Tuomas

15 septiembre de 2010

Miro a mi chica. Está feliz. Salta de un lado a otro del salón y mueve las caderas eufórica mientras sacude el espantoso trofeo de plástico cutre que le han dado.

Por supuesto, hemos ganado el concurso de body painting. No había otra opción. Silvia tiene un talento innato para dibujar sobre mi cuerpo, y, además, mi abogado ha donado un buen montón de dinero a esa estúpida página para que tuvieran en cuenta su opinión, que por supuesto, es la mía. Aunque esto, obviamente, Silvia no lo va a saber nunca. Ni siquiera los administradores saben quién ha sido el generoso y anónimo donante, solo que han recibido una vergonzosa cantidad de dinero por votar a la mejor decoradora de cuerpos: Silvia.

Oh, estoy seguro de que si yo no hubiera intervenido habría sido igualmente la ganadora, pero nunca me ha gustado dejar nada en manos del azar, menos aún la felicidad de la mujer a la que le debo la vida.

Me apoyó en la jamba de la puerta mientras la veo danzar su baile de la victoria. Es preciosa. La mujer más hermosa que he visto nunca. Y es mía. De nadie más.

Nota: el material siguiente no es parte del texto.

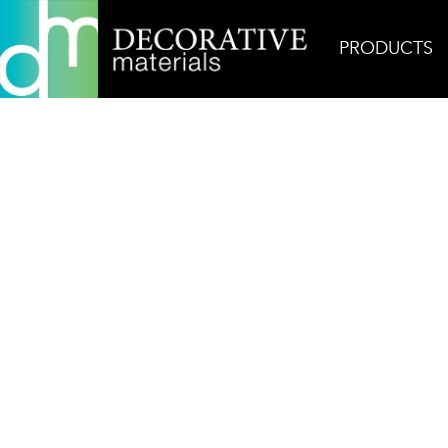
PRODUCTS
Home
Products
Field
Thala Grey Stardust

Siento el móvil vibrar en mi bolsillo. Salgo con disimulo del pequeño salón, entro en el diminuto cuarto de baño y echó la llave. Si es el mensaje que estoy esperando, no quiero que ella lo vea. Abro el correo y observo la foto que lleva insertada. Un hombre moreno con un hoyuelo en la barbilla me observa desde la pantalla, o me observaría si pudiera abrir sus hinchados ojos. Quizá también sonreiría, si no tuviera los labios partidos. La verdad es que Víctor no es tan guapo como Silvia lo describió. Quizá sea porque tiene la cara destrozada.

«Jódete, cabrón.»

Sonrío jactancioso a la vez que le doy la conformidad a mi abogado para que pague a los matones que le han hecho una cara nueva al exnovio de Silvia. A mí no me hubiera importado hacérsela yo mismo, pero ¿para qué estropearme los nudillos si puedo pagar a alguien para que lo haga por mí?

Nunca dije que fuera a dejar de ser un cabrón arrogante y prepotente.

Solo dije que quería aprender a amar. Y vaya si he aprendido.

Borro el mensaje y abandono el cuarto de baño.

Silvia sigue en el salón, bailando entusiasmada.

Y yo la miro dichoso.

Soy más feliz en esta casa ridículamente pequeña de lo que he sido nunca.

Tan feliz que a veces me tengo que pellizcar para asegurarme de que no estoy soñando.

¿Quién hubiera imaginado que el amor fuera algo tan... maravilloso?